Kiwi rose to 66.23 US cents at 5pm in Wellington.
The New Zealand dollar is heading for a 1.3 percent gain against the greenback this week after minutes to the Federal Reserve's last policy meeting eroded expectations US interest rates will rise next month.
The kiwi rose to 66.23 US cents at 5pm in Wellington from 65.36 cents on Friday in New York last week. The currency was little changed from 66.29 cents at 8am and 66.12 cents yesterday. The trade-weighted index rose to 71.31 from 71.14 yesterday, and is heading for a 1.5 percent weekly gain.
A BusinessDesk survey of 10 currency advisers predicted the kiwi would trade between 64 US cents and 67.60 cents this week. Five expected the currency to gain, two said it would decline and three thought it would stay largely unchanged.
The Dollar Index, a measure of the greenback against a basket of currencies, fell to a seven-week low today as investors pulled back bets the Fed will hike interest rates next month. Minutes to the Federal Open Market Committee's July meeting released yesterday indicated policy makers were cooler on a September rate hike with most of the members judging economic conditions didn't warrant a move from the near-zero level the fed funds rate has been sitting at since the global financial crisis.
"If the Fed doesn't go, it shows the US economy is a bit weak," said Tim Kelleher, head of institutional sales NZ at ASB Bank Institutional in Auckland.

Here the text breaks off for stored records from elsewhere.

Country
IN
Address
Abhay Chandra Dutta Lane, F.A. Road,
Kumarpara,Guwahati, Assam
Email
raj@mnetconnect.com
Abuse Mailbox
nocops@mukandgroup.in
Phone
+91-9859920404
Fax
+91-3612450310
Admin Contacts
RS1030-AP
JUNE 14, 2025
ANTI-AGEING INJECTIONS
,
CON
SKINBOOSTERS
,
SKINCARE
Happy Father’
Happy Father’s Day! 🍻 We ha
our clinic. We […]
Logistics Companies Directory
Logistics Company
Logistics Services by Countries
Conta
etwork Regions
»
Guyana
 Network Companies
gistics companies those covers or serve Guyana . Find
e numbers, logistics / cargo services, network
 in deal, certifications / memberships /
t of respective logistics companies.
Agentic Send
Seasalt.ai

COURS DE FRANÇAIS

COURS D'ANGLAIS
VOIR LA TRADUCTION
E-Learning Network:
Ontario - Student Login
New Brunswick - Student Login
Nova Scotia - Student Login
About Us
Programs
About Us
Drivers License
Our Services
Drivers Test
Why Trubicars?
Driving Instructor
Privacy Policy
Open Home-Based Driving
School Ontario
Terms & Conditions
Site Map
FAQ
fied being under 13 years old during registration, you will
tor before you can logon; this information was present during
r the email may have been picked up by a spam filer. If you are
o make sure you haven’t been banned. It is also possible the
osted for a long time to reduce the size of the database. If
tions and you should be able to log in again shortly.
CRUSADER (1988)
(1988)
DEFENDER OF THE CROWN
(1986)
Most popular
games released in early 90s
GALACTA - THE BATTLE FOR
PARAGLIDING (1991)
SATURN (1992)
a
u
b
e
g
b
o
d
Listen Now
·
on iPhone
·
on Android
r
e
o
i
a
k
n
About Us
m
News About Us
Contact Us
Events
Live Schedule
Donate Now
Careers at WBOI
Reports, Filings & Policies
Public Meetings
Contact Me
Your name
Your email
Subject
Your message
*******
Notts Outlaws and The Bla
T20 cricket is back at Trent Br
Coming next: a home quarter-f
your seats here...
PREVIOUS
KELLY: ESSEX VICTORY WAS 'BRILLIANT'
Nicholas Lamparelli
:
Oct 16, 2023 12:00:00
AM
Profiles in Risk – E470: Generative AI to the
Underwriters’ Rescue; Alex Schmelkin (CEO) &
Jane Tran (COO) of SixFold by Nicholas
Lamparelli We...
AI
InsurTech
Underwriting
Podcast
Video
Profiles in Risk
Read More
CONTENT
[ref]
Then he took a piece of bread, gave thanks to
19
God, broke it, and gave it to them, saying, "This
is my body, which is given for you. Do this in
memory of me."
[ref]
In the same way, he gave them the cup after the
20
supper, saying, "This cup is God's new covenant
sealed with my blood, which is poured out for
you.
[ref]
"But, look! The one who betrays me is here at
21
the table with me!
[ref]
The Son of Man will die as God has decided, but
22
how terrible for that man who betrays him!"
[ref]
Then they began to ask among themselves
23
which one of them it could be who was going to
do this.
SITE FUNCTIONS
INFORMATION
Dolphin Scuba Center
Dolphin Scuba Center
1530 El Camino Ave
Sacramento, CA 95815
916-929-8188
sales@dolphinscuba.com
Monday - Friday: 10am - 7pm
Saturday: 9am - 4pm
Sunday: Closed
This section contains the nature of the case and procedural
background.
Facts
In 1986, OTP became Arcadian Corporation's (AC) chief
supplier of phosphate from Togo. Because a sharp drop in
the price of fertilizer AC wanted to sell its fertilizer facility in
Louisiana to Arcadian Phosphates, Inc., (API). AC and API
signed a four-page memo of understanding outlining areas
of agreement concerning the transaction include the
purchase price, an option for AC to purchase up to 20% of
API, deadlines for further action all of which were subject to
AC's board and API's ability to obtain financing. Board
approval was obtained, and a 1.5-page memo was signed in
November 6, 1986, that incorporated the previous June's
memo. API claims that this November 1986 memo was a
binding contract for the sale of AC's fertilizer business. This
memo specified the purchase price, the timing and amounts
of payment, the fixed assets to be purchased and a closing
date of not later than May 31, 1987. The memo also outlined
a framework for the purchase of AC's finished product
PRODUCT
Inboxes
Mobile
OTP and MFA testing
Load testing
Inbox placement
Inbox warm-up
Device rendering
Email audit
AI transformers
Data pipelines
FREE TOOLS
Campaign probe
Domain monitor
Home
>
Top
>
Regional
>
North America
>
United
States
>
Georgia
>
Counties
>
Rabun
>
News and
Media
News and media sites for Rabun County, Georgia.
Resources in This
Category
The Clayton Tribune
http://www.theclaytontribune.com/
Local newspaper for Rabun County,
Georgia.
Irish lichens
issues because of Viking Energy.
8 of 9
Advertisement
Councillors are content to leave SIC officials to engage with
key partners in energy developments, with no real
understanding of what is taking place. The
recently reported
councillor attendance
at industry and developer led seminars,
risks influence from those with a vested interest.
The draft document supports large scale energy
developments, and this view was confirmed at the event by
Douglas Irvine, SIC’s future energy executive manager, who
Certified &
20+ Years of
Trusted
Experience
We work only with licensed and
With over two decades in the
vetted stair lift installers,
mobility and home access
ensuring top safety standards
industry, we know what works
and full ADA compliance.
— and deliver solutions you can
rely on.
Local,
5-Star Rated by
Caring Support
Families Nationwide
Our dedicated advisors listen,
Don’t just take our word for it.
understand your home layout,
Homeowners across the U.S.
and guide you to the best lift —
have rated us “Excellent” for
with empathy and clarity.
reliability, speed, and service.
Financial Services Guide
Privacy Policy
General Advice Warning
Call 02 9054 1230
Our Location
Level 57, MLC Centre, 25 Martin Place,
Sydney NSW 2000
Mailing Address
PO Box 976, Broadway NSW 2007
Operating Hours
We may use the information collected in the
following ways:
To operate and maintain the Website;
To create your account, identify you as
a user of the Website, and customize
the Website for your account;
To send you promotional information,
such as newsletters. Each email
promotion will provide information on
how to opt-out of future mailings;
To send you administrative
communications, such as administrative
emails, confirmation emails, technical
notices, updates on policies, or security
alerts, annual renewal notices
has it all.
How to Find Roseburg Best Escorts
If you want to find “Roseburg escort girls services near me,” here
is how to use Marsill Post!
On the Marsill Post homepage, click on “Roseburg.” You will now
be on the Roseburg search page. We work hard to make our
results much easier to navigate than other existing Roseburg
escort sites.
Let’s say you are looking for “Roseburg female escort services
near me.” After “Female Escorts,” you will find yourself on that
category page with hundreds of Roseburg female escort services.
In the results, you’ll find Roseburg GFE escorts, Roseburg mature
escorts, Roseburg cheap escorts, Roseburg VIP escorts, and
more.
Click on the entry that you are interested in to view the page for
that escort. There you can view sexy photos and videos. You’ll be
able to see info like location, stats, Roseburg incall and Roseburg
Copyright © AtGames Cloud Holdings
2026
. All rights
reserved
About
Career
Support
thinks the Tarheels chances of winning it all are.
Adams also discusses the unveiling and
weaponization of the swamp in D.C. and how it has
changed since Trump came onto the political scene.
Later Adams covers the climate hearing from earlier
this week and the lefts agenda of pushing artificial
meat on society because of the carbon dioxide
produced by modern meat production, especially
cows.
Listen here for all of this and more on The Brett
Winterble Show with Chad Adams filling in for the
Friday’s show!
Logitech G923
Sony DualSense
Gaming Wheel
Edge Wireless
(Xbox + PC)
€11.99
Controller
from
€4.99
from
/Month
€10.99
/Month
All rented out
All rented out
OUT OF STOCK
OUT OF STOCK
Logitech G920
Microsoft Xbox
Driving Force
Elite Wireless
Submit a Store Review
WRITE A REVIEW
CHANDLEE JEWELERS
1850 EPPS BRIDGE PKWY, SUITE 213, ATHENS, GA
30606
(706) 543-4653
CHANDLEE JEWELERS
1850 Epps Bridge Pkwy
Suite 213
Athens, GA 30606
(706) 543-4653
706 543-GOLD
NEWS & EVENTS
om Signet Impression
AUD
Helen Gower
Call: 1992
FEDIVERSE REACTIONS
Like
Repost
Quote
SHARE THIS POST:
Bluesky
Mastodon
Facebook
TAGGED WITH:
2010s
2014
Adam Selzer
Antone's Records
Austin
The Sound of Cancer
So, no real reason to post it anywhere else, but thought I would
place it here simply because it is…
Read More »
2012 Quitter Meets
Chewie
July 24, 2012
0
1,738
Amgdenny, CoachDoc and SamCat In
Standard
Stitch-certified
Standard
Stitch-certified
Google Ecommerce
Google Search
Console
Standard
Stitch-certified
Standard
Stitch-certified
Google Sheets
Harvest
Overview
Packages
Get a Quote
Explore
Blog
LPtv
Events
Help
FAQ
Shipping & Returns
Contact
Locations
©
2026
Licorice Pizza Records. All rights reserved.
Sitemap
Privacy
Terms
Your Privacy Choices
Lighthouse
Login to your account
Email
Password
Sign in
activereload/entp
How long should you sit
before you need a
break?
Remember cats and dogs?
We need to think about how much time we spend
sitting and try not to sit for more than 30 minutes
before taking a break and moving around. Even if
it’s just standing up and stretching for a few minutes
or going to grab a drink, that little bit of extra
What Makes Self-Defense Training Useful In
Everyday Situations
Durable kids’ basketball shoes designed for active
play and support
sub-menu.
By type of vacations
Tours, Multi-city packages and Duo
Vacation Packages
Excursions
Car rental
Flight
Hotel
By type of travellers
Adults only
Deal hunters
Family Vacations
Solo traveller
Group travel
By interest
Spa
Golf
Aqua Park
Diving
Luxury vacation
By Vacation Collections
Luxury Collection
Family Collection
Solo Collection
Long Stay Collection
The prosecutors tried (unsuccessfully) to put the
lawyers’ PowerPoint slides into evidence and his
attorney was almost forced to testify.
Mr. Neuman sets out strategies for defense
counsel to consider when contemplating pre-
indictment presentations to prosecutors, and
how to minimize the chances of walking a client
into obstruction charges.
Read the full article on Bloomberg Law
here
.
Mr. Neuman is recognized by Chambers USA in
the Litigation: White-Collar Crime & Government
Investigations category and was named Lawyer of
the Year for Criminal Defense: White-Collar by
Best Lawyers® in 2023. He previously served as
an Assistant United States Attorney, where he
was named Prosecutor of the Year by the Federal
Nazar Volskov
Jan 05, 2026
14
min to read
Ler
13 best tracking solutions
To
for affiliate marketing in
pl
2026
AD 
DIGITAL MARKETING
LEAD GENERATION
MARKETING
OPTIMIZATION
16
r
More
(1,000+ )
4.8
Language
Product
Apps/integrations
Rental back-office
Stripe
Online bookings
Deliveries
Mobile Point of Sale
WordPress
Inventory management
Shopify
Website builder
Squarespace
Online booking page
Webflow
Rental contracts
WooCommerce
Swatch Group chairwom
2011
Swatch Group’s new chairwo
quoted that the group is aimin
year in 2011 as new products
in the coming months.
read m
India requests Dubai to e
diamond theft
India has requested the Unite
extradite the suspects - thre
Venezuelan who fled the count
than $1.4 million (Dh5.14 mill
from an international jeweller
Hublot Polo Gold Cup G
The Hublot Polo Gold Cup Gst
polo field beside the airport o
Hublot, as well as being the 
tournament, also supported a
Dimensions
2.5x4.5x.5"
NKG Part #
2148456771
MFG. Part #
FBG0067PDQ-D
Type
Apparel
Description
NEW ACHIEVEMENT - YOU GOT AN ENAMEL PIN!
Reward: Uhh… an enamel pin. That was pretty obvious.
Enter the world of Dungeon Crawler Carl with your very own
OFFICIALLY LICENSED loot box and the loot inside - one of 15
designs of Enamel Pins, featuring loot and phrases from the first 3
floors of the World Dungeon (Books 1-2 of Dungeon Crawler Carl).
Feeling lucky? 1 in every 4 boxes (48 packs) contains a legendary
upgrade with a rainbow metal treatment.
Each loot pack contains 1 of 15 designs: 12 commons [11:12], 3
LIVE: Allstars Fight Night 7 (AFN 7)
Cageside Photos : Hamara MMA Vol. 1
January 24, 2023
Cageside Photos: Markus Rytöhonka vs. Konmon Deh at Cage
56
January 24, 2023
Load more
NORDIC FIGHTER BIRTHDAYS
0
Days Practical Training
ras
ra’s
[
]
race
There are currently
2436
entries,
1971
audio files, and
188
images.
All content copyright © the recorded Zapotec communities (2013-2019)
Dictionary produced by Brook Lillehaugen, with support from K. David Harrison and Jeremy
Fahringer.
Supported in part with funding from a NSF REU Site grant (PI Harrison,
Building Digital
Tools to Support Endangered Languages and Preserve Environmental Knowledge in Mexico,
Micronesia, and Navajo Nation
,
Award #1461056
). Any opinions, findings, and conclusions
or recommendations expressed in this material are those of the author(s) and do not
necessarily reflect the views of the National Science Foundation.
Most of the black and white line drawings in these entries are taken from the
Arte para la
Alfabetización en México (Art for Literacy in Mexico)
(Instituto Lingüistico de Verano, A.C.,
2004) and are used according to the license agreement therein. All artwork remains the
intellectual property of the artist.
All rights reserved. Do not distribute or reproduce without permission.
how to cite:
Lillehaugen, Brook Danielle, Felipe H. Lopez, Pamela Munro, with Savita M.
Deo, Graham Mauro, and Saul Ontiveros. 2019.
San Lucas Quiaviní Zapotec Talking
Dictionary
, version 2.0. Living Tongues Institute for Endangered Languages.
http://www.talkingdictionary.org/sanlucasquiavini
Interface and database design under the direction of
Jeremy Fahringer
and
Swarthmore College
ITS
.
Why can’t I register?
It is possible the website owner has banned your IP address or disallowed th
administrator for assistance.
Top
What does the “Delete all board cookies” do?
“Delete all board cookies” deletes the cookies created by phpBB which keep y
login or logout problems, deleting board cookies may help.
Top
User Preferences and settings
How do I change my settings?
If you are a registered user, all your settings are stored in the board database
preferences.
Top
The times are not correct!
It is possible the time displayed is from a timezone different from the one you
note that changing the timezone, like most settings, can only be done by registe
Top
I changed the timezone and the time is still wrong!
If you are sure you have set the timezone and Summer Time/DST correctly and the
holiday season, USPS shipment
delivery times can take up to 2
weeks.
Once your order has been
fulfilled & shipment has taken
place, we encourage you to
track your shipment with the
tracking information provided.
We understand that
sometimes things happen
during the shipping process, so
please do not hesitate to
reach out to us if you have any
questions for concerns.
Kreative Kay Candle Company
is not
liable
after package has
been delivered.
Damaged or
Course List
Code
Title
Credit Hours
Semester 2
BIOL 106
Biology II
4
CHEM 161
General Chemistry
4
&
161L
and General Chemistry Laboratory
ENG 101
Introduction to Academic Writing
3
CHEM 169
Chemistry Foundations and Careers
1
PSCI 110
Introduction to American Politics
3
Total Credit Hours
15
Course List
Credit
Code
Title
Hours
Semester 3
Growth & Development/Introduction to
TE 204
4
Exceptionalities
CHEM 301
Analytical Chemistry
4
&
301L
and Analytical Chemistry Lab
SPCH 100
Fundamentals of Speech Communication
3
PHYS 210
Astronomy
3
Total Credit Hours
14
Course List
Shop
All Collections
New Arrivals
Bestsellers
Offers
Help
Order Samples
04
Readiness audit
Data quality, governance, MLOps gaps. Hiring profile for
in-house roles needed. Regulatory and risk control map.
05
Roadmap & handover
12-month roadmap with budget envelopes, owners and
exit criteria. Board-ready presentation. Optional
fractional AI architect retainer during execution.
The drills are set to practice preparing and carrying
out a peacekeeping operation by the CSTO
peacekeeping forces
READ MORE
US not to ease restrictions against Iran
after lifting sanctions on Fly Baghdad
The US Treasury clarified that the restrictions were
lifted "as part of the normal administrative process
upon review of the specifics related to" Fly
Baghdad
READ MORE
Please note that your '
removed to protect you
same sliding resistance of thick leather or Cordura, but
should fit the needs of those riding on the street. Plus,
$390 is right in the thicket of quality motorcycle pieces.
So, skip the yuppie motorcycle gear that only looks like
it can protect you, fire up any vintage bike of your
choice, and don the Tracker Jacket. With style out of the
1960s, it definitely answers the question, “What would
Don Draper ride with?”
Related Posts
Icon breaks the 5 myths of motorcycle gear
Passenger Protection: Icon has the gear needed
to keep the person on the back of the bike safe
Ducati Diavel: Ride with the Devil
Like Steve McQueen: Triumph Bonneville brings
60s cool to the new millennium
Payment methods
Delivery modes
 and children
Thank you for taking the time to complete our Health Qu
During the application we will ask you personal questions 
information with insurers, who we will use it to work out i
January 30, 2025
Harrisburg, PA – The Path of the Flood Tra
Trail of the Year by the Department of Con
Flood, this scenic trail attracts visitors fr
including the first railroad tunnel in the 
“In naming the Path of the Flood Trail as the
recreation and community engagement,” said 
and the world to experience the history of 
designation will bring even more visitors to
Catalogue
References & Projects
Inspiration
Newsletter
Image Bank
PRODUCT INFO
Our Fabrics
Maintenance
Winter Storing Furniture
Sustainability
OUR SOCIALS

While the prospect of a delay to higher US interest rates stoked interest in the kiwi dollar, that was offset by weakness in emerging markets weighing on investors' appetite for risk-sensitive assets. Stocks across Asia fell today after the flash Caixin/Markit manufacturing purchasing managers' index indicated Chinese industrial activity shrank at a faster pace than expected. The local currency gained to 4.2390 Chinese yuan from 4.2233 yuan yesterday.
ASB's Kelleher said the kiwi is caught between being supported by investors taking profits on short positions - where they bet the currency will decline - and declining appetite for commodity currencies pushing it down.
"It's still a commodity currency, and if you're seeing emerging currencies getting slapped, then it's going to have some risk-off on to the kiwi as well," he said.
New Zealand government data today showed inbound net migration reached a new record in July, continuing a 12-month trend of new records being set, while annual tourist numbers reached 3 million for the first time.
New Zealand's two-year swap rate was unchanged at 2.84 percent from yesterday, and the 10-year swap fell to 3.52 percent from 3.56 percent.
The kiwi rose to 90.50 Australian cents from 89.92 cents yesterday as Australia's currency was weighed on more heavily by the weaker Chinese data.
The local currency fell to 58.86 euro cents from 59.38 cents yesterday, and was little changed at 42.19 British pence from 42.15 pence. It declined to 81.43 yen from 81.95 yen yesterday.